- _Exercise details_: Reproduce every line of the records below word for word, leaving the pictures out.

- _Material shown_:
__________________________________________________
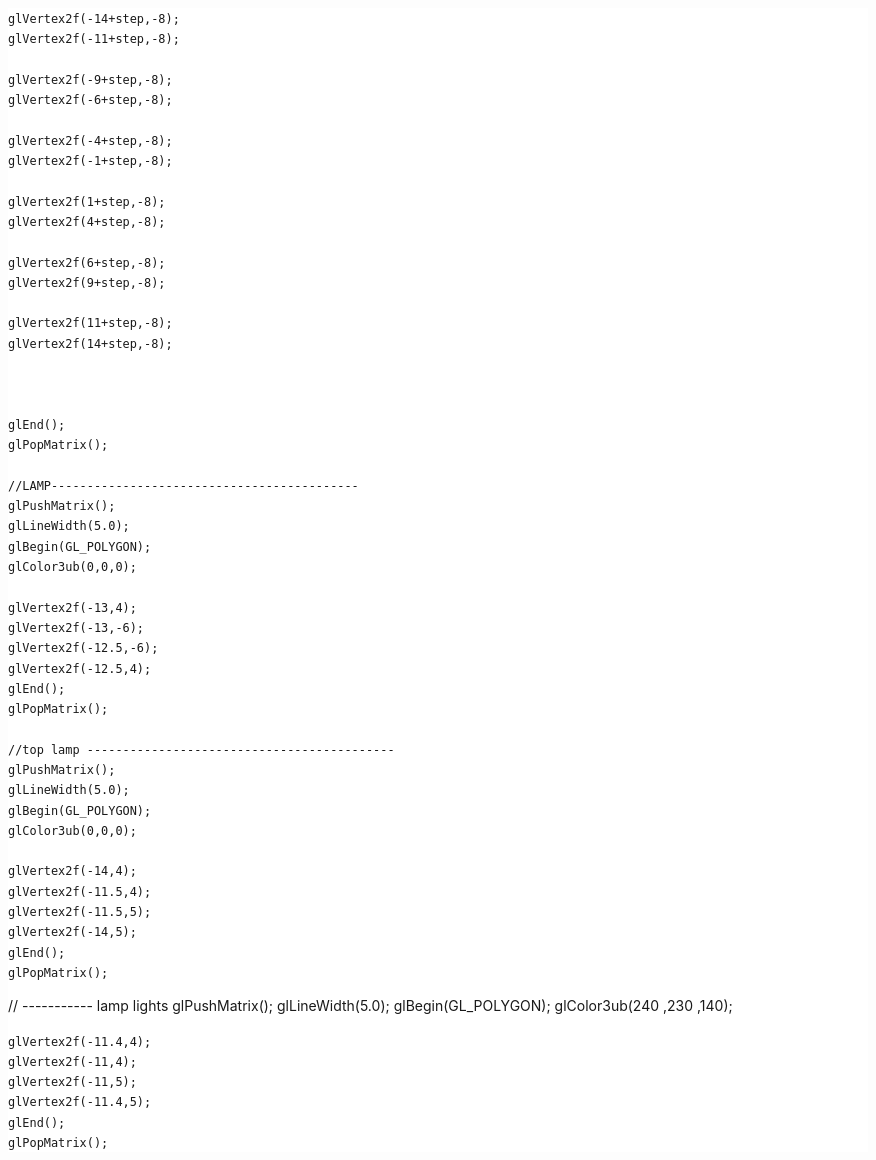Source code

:     glVertex2f(-14+step,-8);
    glVertex2f(-11+step,-8);

    glVertex2f(-9+step,-8);
    glVertex2f(-6+step,-8);

    glVertex2f(-4+step,-8);
    glVertex2f(-1+step,-8);

    glVertex2f(1+step,-8);
    glVertex2f(4+step,-8);

    glVertex2f(6+step,-8);
    glVertex2f(9+step,-8);

    glVertex2f(11+step,-8);
    glVertex2f(14+step,-8);



    glEnd();
    glPopMatrix();
    
    //LAMP-------------------------------------------
    glPushMatrix();
    glLineWidth(5.0);
    glBegin(GL_POLYGON);
    glColor3ub(0,0,0);

    glVertex2f(-13,4);
    glVertex2f(-13,-6);
    glVertex2f(-12.5,-6);
    glVertex2f(-12.5,4);
    glEnd();
    glPopMatrix();
    
    //top lamp -------------------------------------------
    glPushMatrix();
    glLineWidth(5.0);
    glBegin(GL_POLYGON);
    glColor3ub(0,0,0);

    glVertex2f(-14,4);
    glVertex2f(-11.5,4);
    glVertex2f(-11.5,5);
    glVertex2f(-14,5);
    glEnd();
    glPopMatrix();
    
// ----------- lamp lights
  glPushMatrix();
    glLineWidth(5.0);
    glBegin(GL_POLYGON);
    glColor3ub(240 ,230 ,140);

    glVertex2f(-11.4,4);
    glVertex2f(-11,4);
    glVertex2f(-11,5);
    glVertex2f(-11.4,5);
    glEnd();
    glPopMatrix();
__________________________________________________
- _Exercise answer_:
Source code

:     glVertex2f(-14+step,-8);
    glVertex2f(-11+step,-8);

    glVertex2f(-9+step,-8);
    glVertex2f(-6+step,-8);

    glVertex2f(-4+step,-8);
    glVertex2f(-1+step,-8);

    glVertex2f(1+step,-8);
    glVertex2f(4+step,-8);

    glVertex2f(6+step,-8);
    glVertex2f(9+step,-8);

    glVertex2f(11+step,-8);
    glVertex2f(14+step,-8);



    glEnd();
    glPopMatrix();
    
    //LAMP-------------------------------------------
    glPushMatrix();
    glLineWidth(5.0);
    glBegin(GL_POLYGON);
    glColor3ub(0,0,0);

    glVertex2f(-13,4);
    glVertex2f(-13,-6);
    glVertex2f(-12.5,-6);
    glVertex2f(-12.5,4);
    glEnd();
    glPopMatrix();
    
    //top lamp -------------------------------------------
    glPushMatrix();
    glLineWidth(5.0);
    glBegin(GL_POLYGON);
    glColor3ub(0,0,0);

    glVertex2f(-14,4);
    glVertex2f(-11.5,4);
    glVertex2f(-11.5,5);
    glVertex2f(-14,5);
    glEnd();
    glPopMatrix();
    
// ----------- lamp lights
  glPushMatrix();
    glLineWidth(5.0);
    glBegin(GL_POLYGON);
    glColor3ub(240 ,230 ,140);

    glVertex2f(-11.4,4);
    glVertex2f(-11,4);
    glVertex2f(-11,5);
    glVertex2f(-11.4,5);
    glEnd();
    glPopMatrix();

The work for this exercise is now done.